There was some friction between the priory and the local populace, perhaps through the priory enclosing land on which to graze its sheep, thereby dislodging local graziers. This was often a cause of local difficulties. Whatever the problems were they may have spilled over into violence. The Victoria County History took evidence from the chronicles of Dunstable Priory held in the British Museum and the Latin text of which was published in 1857. The piece in the History states: "the convent was not beloved in the neighbourhood, for in 1234, upon the prior's acquiring a small portion of land in Segenhoe, "a quarrel arose and some wounds were received". the prior's men retaliated by damaging buildings in the neighbourhood "for which reason" the chronicler complains, "about forty of our establishment were summoned for robbery and for breaking the peace" Again in 1264 "twenty men and more, with arms and horses, broke into the house of the prior and of Henry de Nortwode his friend, and of William Bevan. And whatever they found they carried off. On being pursued by the hue and cry of all the country,s eventeen of them were taken near Beaulieu on the same day, with all their spoils. But these the prior foolishly allowed to go away". It would be odd for Ridgmont villagers to be captured as far away as Beadlow near Clophill. Were these men mercenaries hired by the villagers or actually just common bandits with no connection to the Ridgmont villagers, who became a convenient scapegoat?

The Victoria County History goes on: "In 1279 there is an entry to the effect that the "hall" of the prior at Segenhoe with the solar [first floor sleeping chamber] annexed was burnt. In the light of the two preceding episodes it seems more than likely that the cause of the fire was other than Providence. In 1246 a case of serious trespass had been committed in Segenhoe by the prior's men, a state of things which, judging by the episode of 1264, was probably becoming chronic".

Dunstable Priory was dissolved by King Henry VIII (1509-1547) in 1541 and in 1566 Queen Elizabeth I granted Segenhoe Manor to Peter Gray, who still held it ten years later.

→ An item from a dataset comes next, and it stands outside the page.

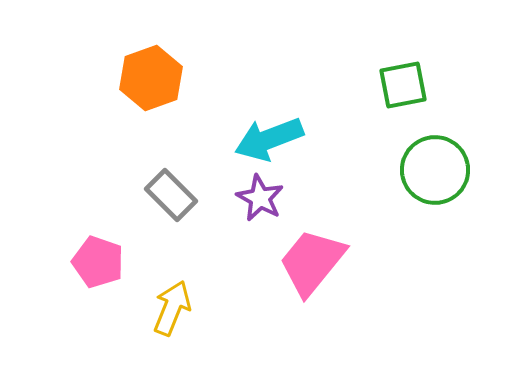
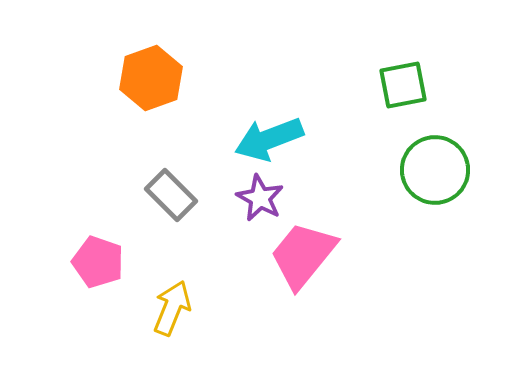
pink trapezoid: moved 9 px left, 7 px up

By 1593 Segenhoe was owned by William Stone. The Stone family were Lords of the Manor until the middle of the 17th century when it was conveyed to Elizabeth Dodsworth. The Dodsworths sold their estates around 1670 to Francis Lowe.

The MacQueen family coat of arms
The MacQueen family coat of arms

In 1747 Thomas Potter, M. P. became Lord of the Manor, having married Thomas Lowe's daughter. One of Potter's daughters married Malcolm MacQueen who succeeded as Lord of the Manor in 1759. In 1833 the trustees of Thomas Potter MacQueen sold the manor to John, 6th Duke of Bedford. A succession of Law of Property Acts in the 1920s extinguished all manorial incidents, courts and copyhold tenure of land. This effectively abolished manors in all but name.

The Manor was named after the original settlement. Todayall that remains at Segenhoe is the ruined church, Segenhoe Manor (house) and Segenhoe manor Farm. This seems to be a comparatively recent desertion. It looks as if the population only gradually moved into Ridgmont which, to judge by its French origin, grew up after the Norman Conquest of 1066. Perhaps the castle, if there was indeed such a thing, encouraged this move as it would have offered a degree of protection in tiems of widespread banditry which happened sporadically throughout the Middle Ages. Or perhaps the soil was better of water more plentiful in Ridgmont or, perhaps, Dunstable Priory's acquisition of land at Segenhoe drove the population to Ridgmont, which would certainly have been a reason for the violent dislike by the villagers. Whatever the reason Segenhoe was not entirely abandoned until the 19th century as the inclosure map of 1799 still shows some scattered houses in the vicinity of the church.